How Do I Use Max Tokens, Temperature and Other Model Settings?
In the Bulk Publishing AI plugin, you can adjust the model settings for each variable.
According to ChatGPT, these settings exist because they provide users with a way to control and fine-tune the AI’s output according to their specific needs and preferences.
Here is what each of them does:
Model:
This refers to the specific version of the AI model being used. Different models have varying sizes, training data, and capabilities. A larger model, like GPT-4, is more powerful and can generate more accurate and coherent responses than smaller models, but it may also be slower and more resource-intensive.
Max tokens:
This setting controls the maximum length of the generated response. A token can be as short as one character or as long as one word. Higher values allow for longer responses, while lower values limit the response length. If you set max tokens to a low number, the output might be cut off and not make sense.
Temperature:
This setting determines how creative or random the generated text will be. Higher values (e.g., 1.0) result in more creative and diverse responses, while lower values (e.g., 0.1) make the output more focused and deterministic, sticking closely to the input text and choosing more common words.
Top P:
Top P is a way to control the randomness of the AI’s output by only considering the most probable words for the response. Imagine you have a bag of differently colored balls, where each color represents a word. The probability of each word is like the number of balls of that color in the bag.
When the AI generates a response, it picks a ball (word) from the bag. With Top P, you set a threshold (like 90%) to include only the most probable words (colors) that together make up 90% of the total probability.

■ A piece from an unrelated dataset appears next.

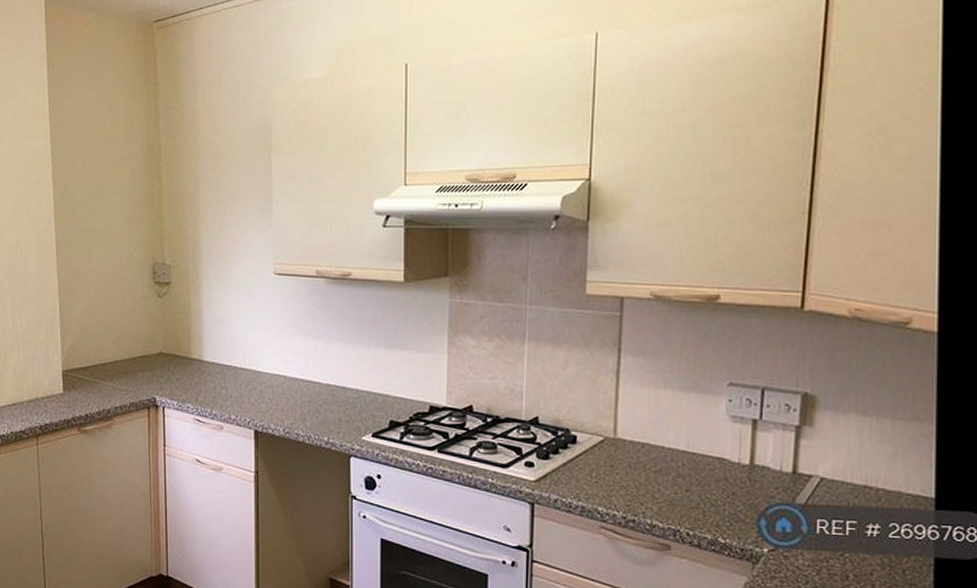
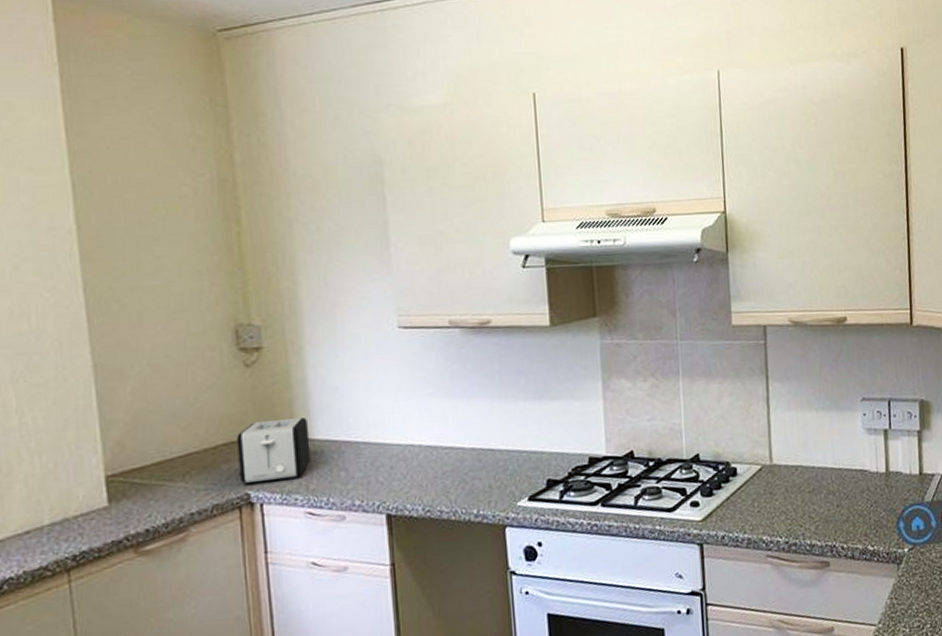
toaster: none [149,341,201,390] -> present [237,416,311,483]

In other words, Top P removes the least probable words from the bag, making the AI choose from a smaller set of more probable words. This makes the output more focused and coherent.

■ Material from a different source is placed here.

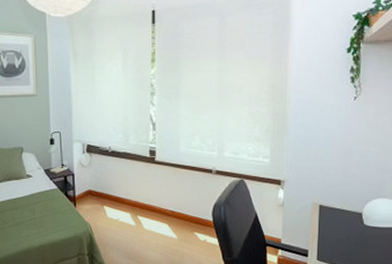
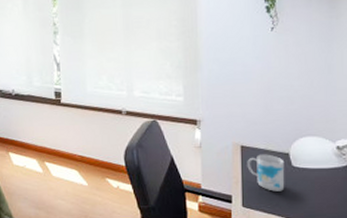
mug: none [324,213,358,247] -> present [247,154,285,192]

Higher Top P values (closer to 1) include more words (colors) in the bag, resulting in more diverse responses. Lower Top P values (closer to 0) include fewer words, making the output more similar to the input text and less random.
Frequency penalty:
This setting helps control the repetition of words and phrases in the generated text. Higher values (e.g., 1.0) penalize frequently occurring words, making the model less likely to repeat them, resulting in more diverse output. Lower values (e.g., 0.0) don’t penalize frequent words, which may lead to more repetitive output.
Presence penalty:
This setting is similar to frequency penalty but focuses on penalizing words that have already appeared in the generated text. Higher values (e.g., 1.0) encourage the model to use a wider variety of words, while lower values (e.g., 0.0) allow for more repetition of words already present in the text.